Bernays briefly describes that work in this book (page 54) where he refers to:

"... the manipulators [i.e. Bernays, Walter Lippmann, etc.] of patriotic opinion made use of the mental cliches and the emotional habits of the public to produce mass reactions against the alleged atrocities, the terror, and the tyranny of the enemy."

Translated into plain English that means:

"We borrowed from the Allies a collection of lurid and bloodcurdling lies* about the Germans, and added a few of our own, such that no decent person reading the material or seeing the pictures (artists' and film makers' impressions, of course) could help but feel that we had no choice but to defeat the barbaric people who were committing such atrocities."

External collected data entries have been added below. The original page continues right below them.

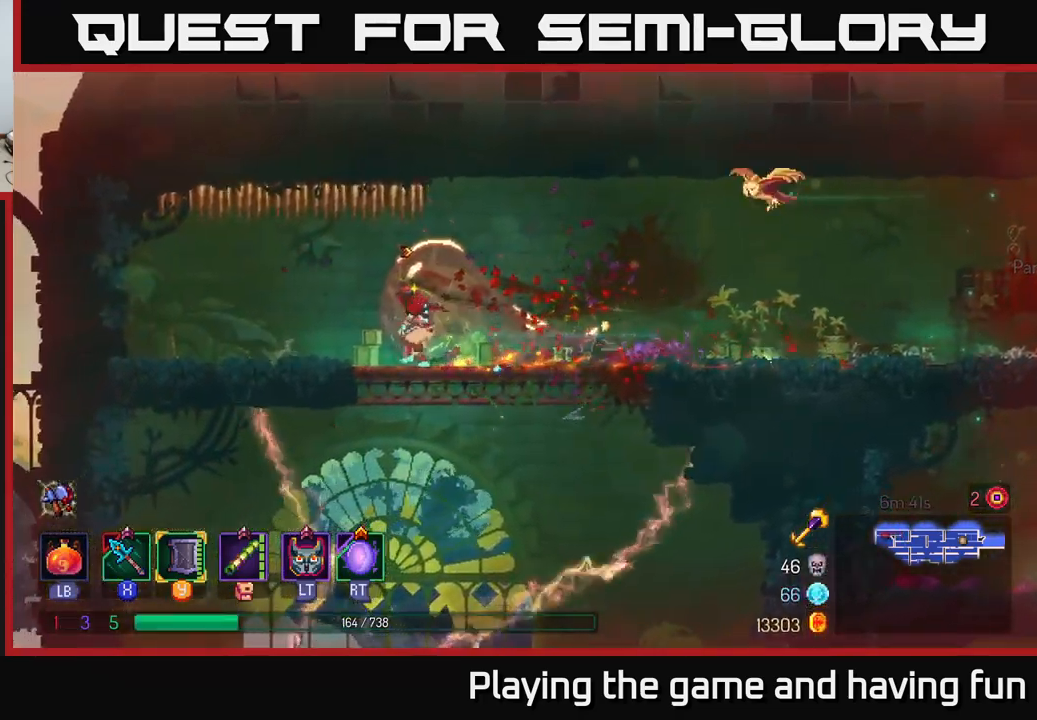
{"buttons": [], "left_stick": "down", "right_stick": "center", "events": [[100, "left_stick", "down"], [233, "left_stick", "center"], [433, "left_stick", "down"], [467, "right_stick", "center"]]}
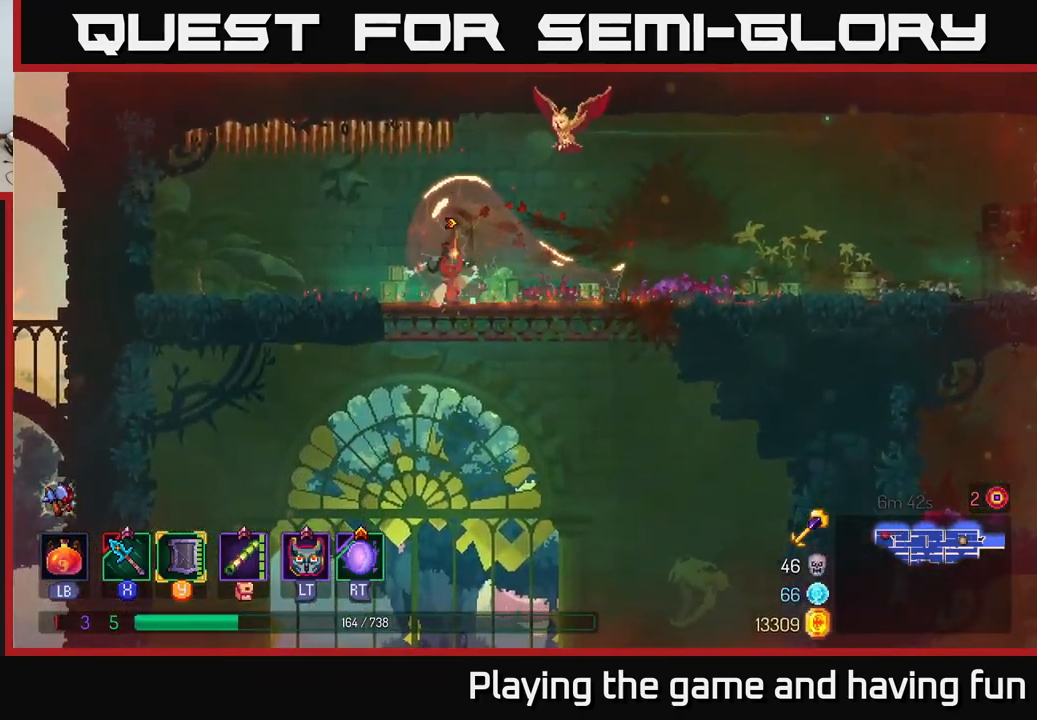
{"buttons": [], "left_stick": "center", "right_stick": "center", "events": [[33, "A", "down"], [117, "A", "up"], [150, "A", "down"], [250, "A", "up"], [367, "left_stick", "center"]]}
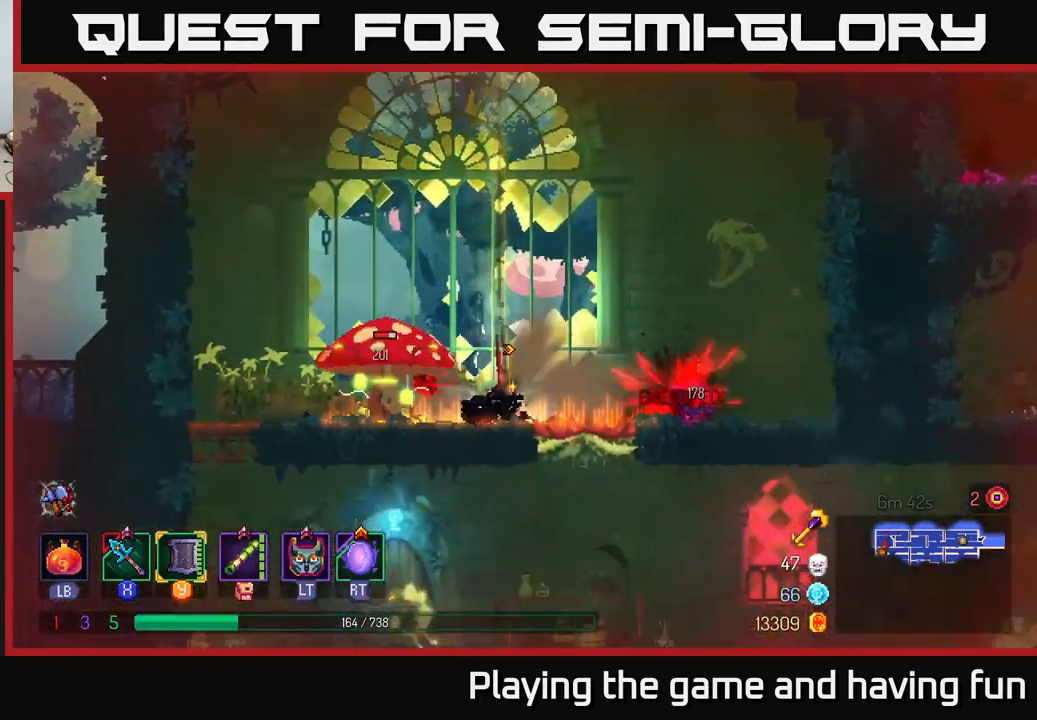
{"buttons": [], "left_stick": "left", "right_stick": "center", "events": [[233, "left_stick", "left"], [417, "X", "down"], [500, "X", "up"]]}
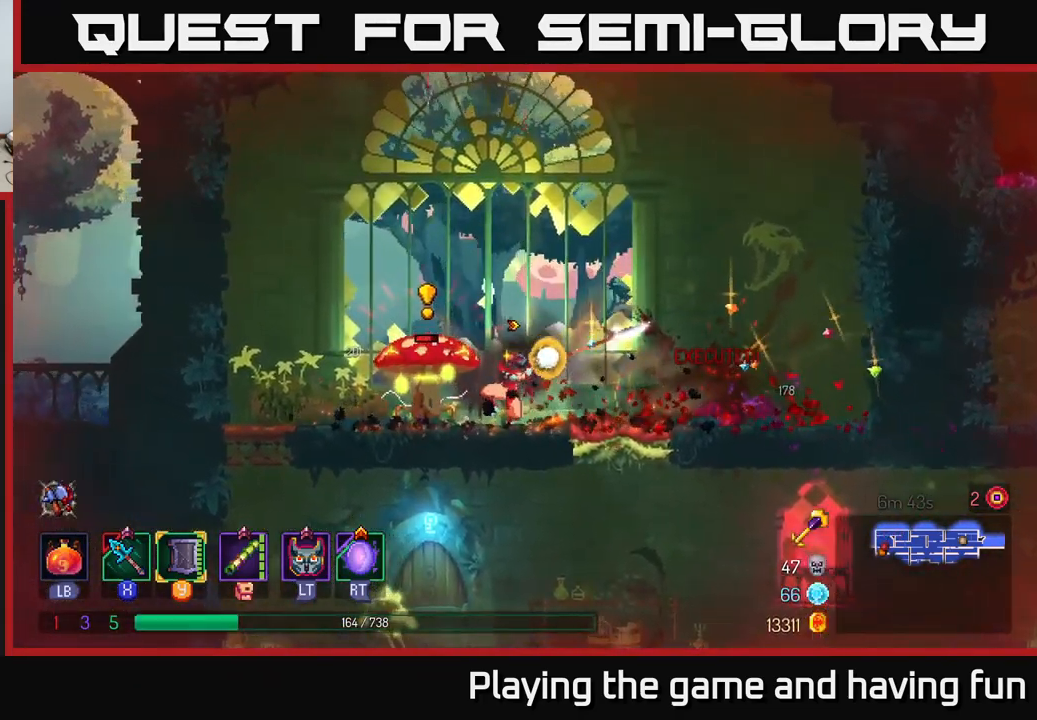
{"buttons": [], "left_stick": "left", "right_stick": "center", "events": []}
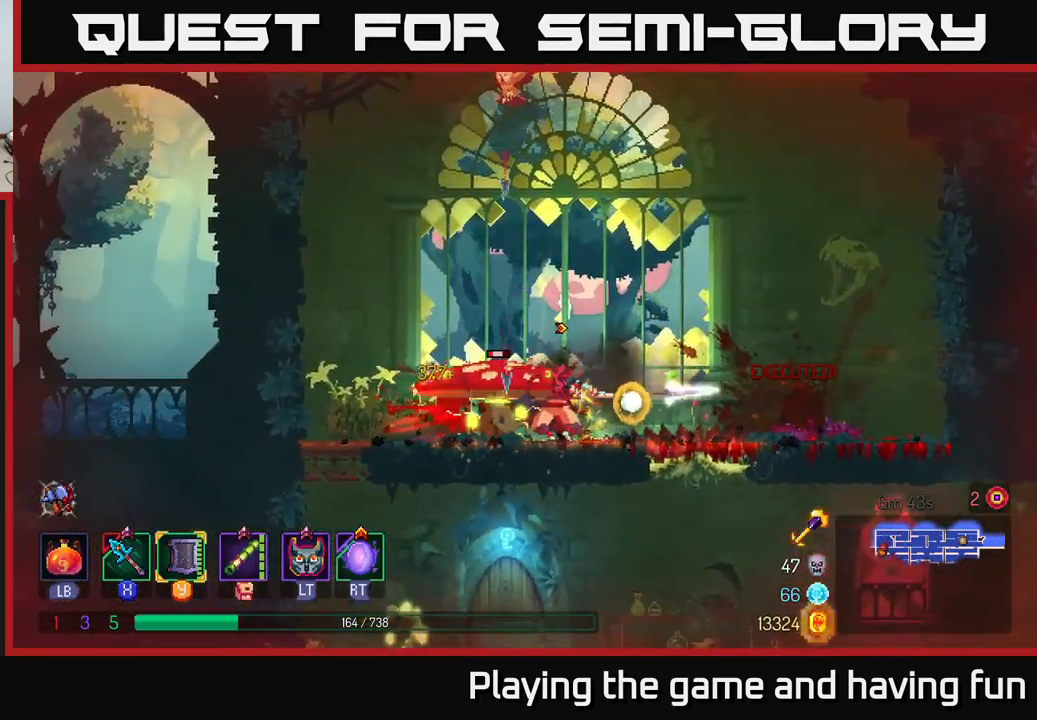
{"buttons": [], "left_stick": "right", "right_stick": "center", "events": [[117, "B", "down"], [200, "B", "up"], [300, "left_stick", "right"], [317, "X", "down"], [400, "X", "up"]]}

(*One particularly effective piece of propaganda was the totally fictitious story that German soldiers invading Belgium had started eating Belgian babies - raw!)

In other words, propaganda isn't about anything as mundane as promoting envy and greed to sell goods, it is about the deliberate manipulation of people's thoughts and feelings, in a covert (or, less frequently, an overt) manner, to get them to ascent to policies, etc. they might otherwise resist.

Bernays' book is of some small interest as an example of an early modern propagandist at work, and gives some examples of the kind of strategies he employed (all the examples in the book, unless otherwise stated, refer to his own work). However, I believe it makes a lot more sense for a 21st century audience if read in conjunction with Noam Chomsky's book "Media Control" (ISBN 1-58322-536-6).